• Page extract:
[Start of Attachment]

Apache Kafka 101

1. Events

Kafka

many use cases
⇒ start from event streaming platform

Event

What is Event?
- things that have happened combined with the description of what happend
- ⇒ notification + state
eg)
- IOT
- Business Process Change
- User Interaction
- Microservice Output
Notification
- the element of when-ness that can be used to trigger some other activity
State
- Usually small (less than a megabyte)
- normally represented in some structured format (JSON, an object serialized with Apache Avro or Protocol Buffers)

Key / Value

kafka models events as key/value pair
Internally: sequence of bytes
externally: structured objects represented in language’s type system
- (JSON, JSON Schema, Avro, or Protobuf)

3. Topics

Topic

most fundamental unit of Kafka
something like a table in a relational database

Named container for similar events

create different topics to hold
- different kinds of events
- filtered and transformed versions of the same kind of event
  - → can duplicate data between topics

A topic is a log of events

Logs
1. Append only: when writing a new message into a log, it always goes on the end
2. Can only seek by offset, not indexed
3. Immutable: once something has happened, it is difficult to make it un-happen

Topics are durable

Logs are durable
Retention is configurable
- expire data after it has reached a certain age
- topic overall reached a certain size
Logs on Kafka topics are files stored on disk
- write on event to a topic, it is durable as it would be of you had written it to any database you ever trusted.

4. Partitioning

Kafka: Distributed System
- no one topic could ever get too big
- aspire to accommodate too many reads and writes

What is Partitioning?

[End of Attachment]

• Provided data:
[Start of Attachment]

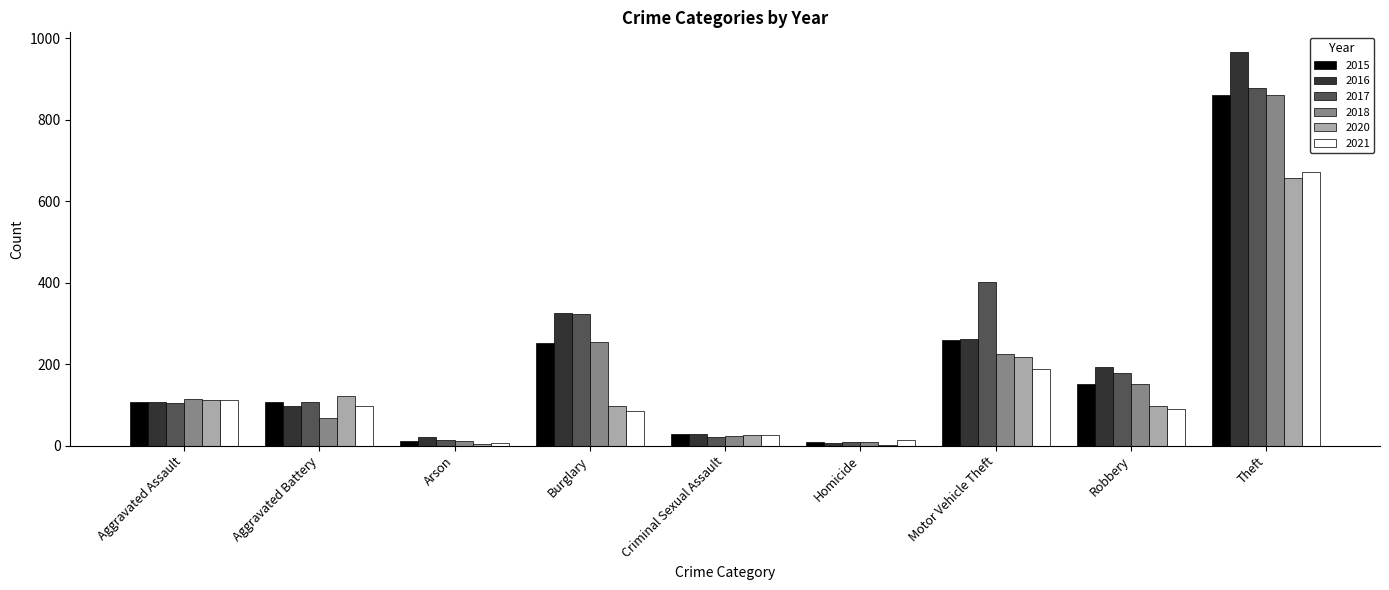

What is the sum of all 2020 values?

1335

[End of Attachment]

• Actions to take:
1: Extract the passage of the Kafka 101 notes from "- normally represented" up to and including "Avro, or Protobuf)", copying it word for word.
2: Summarize the Kafka 101 notes in two sentences.
3: Proceed with the Kafka 101 notes from the point where they stop, after the heading "What is Partitioning?".

• Responses for each task:
1:
- normally represented in some structured format (JSON, an object serialized with Apache Avro or Protocol Buffers)

Key / Value

kafka models events as key/value pair
Internally: sequence of bytes
externally: structured objects represented in language’s type system
- (JSON, JSON Schema, Avro, or Protobuf)

2: Kafka treats an event as a notification combined with state and models it as a key/value pair, stored internally as a sequence of bytes. Topics, its most fundamental unit, are named containers for similar events that work as durable, append-only, immutable logs whose retention can be configured by age or size.

3:
takes the single topic log
- → breaks it into multiple logs
- → each of which can live on a separate node on cluster
need a way of deciding which messages to write to which partition
- message with no key
- message with a key

Message with no key

round-robin among all the topic’s partitions
pros) all partitions get an even share of the data
cons) don’t preserve any kind of ordering of the input message

Message with a key

destination partition will be computed from a has of the key
- output of hash function mode of # of partitions
- guarantee that messages having same key always land in same partition
pros) always in order
cons) what if very active key? → a larger and more active partition
- ⇒ risk is small in practice and manageable

6. Brokers

Kafka Brokers

Actual Computers
Kafka is composed of a network of machines called brokers
- machines can be an computer, instance, or container running the Kafka process
Each broker hosts some set of Kafka partitions
- handles incoming requests
  - to write new events to those partitions
  - to read events from them
- handles replication of partitions

7. Replication

Copies of data for fault tolerance
- if we store each partition to one broker → susceptible to failure → we need copy partitions data to several brokers
One lead partition and N-1 followers
- Leader: writes and reads happens
- Follower: works together to replicate those new writes
Automatic process → developer don’t need to worry about it

8. Producers

Kafka Producer

application using Kafka : Producer and Consumer
Producing and Consuming: how to interface with cluster
API surface of the producer library is fairly lightweight

9. Consumers

Kafka Consumer

many consumers read one topic
- reading does not destroy message
Rebalancing processes
- using same group ID → fairly split data to consumer
traditional topic
- keep ordering guarantee in place
- sacrifice the ability to scale out consumers

11. Ecosystem

Infrastructure
- doesn’t contribute value directly to customers
- best case ← provided by community or an infrastructure vendor
eg)
- Kafka Connect
- Confluent Schema Registry
- Kafka Streams
- ksqlDB

12. Kafka Connect

Job of Kafka connect
- the data those other systems to get into Kafka topics
- data in Kafka topics to get into those system

What does Kafka Connect Do?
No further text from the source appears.